[[ Source records, beginning ]]

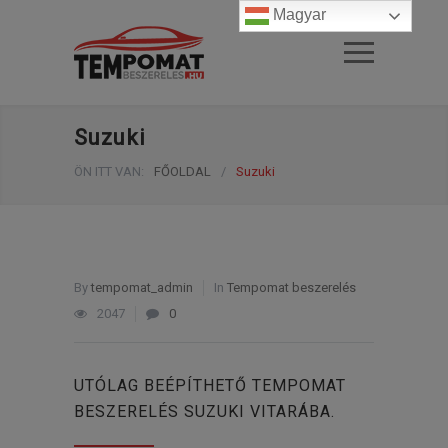
Magyar
Suzuki
ÖN ITT VAN:
FŐOLDAL
/
Suzuki
By
tempomat_admin
In
Tempomat beszerelés
2047
0
UTÓLAG BEÉPÍTHETŐ TEMPOMAT
BESZERELÉS SUZUKI VITARÁBA.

[[ Source records, end ]]

**Your instructions**
Reproduce all of the lines above, substituting "KEZDŐLAP" for "FŐOLDAL" and leaving everything else unchanged. Omit the pictures from your answer.

**Result of this exercise**
Magyar
Suzuki
ÖN ITT VAN:
KEZDŐLAP
/
Suzuki
By
tempomat_admin
In
Tempomat beszerelés
2047
0
UTÓLAG BEÉPÍTHETŐ TEMPOMAT
BESZERELÉS SUZUKI VITARÁBA.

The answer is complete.